[[ GIVEN DATA open ]]

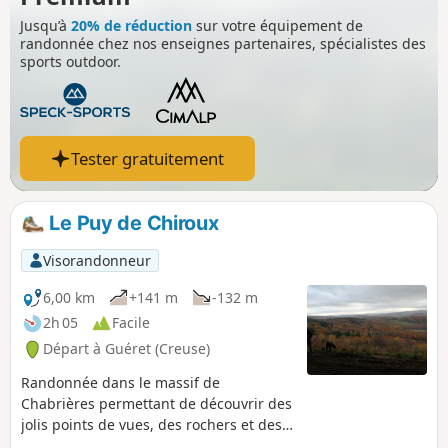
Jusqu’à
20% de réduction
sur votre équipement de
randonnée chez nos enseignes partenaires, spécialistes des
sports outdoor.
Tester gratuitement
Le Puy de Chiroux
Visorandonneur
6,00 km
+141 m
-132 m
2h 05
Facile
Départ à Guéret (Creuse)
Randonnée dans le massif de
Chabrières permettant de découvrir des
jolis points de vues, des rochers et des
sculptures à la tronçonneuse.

[[ GIVEN DATA closed ]]

▸ **HOW TO COMPLETE THIS TASK**:
Output everything in the records above word for word, but not the pictures.

▸ **SOLUTION TO THIS EXERCISE**:
Jusqu’à
20% de réduction
sur votre équipement de
randonnée chez nos enseignes partenaires, spécialistes des
sports outdoor.
Tester gratuitement
Le Puy de Chiroux
Visorandonneur
6,00 km
+141 m
-132 m
2h 05
Facile
Départ à Guéret (Creuse)
Randonnée dans le massif de
Chabrières permettant de découvrir des
jolis points de vues, des rochers et des
sculptures à la tronçonneuse.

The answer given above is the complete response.